Morning and Evening (2015 in English) is the most widely recommended starting point — a short novella of about 100 pages that pairs two scenes at opposite ends of a single life: the morning of Johannes's birth and the morning of his death. It is Fosse's most concentrated and most immediately accessible work, introducing his signature prose style (long, comma-linked sentences; recursive meditation; everyday Norwegian setting; deep spiritual attention) in a form that can be read in a single sitting. Septology is the essential work for readers ready for a sustained commitment.
What is Septology about?
Septology (published in English as a single 688-page volume in 2023) is Fosse's major achievement — a seven-part novel following Asle, an aging Norwegian painter, as he contemplates his paintings, his faith, and the existence of his mysterious double (also named Asle, also a painter, whose life took a different and darker path). The novel is written in a single long sentence with paragraph breaks but almost no full stops; it circles and spirals around questions of identity, art, faith, and what makes a life. Won Fosse the Nobel Prize in Literature in 2023.
What is A Shining about?
A Shining (2023) is a very short prose work — about 64 pages — in which a man walks into the forest and loses his way, then encounters a presence in the darkness and finds his way back. It was written after Fosse received the Nobel Prize and distils his style to its most essential form: a single consciousness moving through uncertainty toward light, in the long comma-joined sentences that carry his readers through an experience that is simultaneously literal and spiritual.
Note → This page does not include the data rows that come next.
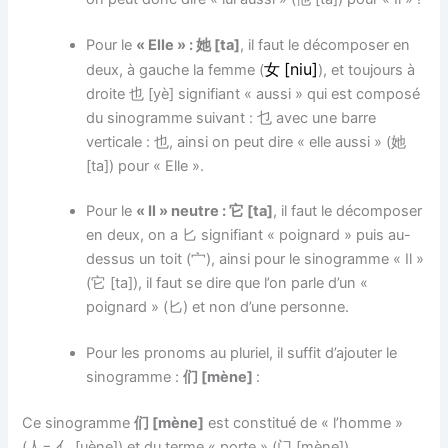
Pour le
« Elle » : 她 [ta]
, il faut le décomposer en
[niu]
deux, à gauche la femme (
女
), et toujours à
droite 也 [yè] signifiant « aussi » qui est composé
du sinogramme suivant : 乜 avec une barre
verticale : 也, ainsi on peut dire « elle aussi » (她
[ta]) pour « Elle ».
Pour le
« Il » neutre : 它 [ta]
, il faut le décomposer
en deux, on a 匕 signifiant « poignard » puis au-
dessus un toit (宀), ainsi pour le sinogramme « Il »
(它 [ta]), il faut se dire que l’on parle d’un «
poignard » (匕) et non d’une personne.
Pour les pronoms au pluriel, il suffit d’ajouter le
sinogramme :
们 [mène]
:
Ce sinogramme
们 [mène]
est constitué de « l’homme »
(
=
[uène]) et du terme « porte » (门 [mène]).
人
亻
How demanding is Jon Fosse to read?
Fosse is unusual among demanding literary writers in that his difficulty is not cognitive but perceptual — his novels do not require special knowledge or literary background, only a willingness to adjust to a slower, more recursive reading pace. His sentences are long but not syntactically complex; his subjects (birth, death, art, faith, the Norwegian landscape) are universal rather than arcane. Readers who find his work challenging often find that adjusting their reading speed — reading slower, allowing the repetitions to accumulate rather than trying to push through them — resolves the difficulty.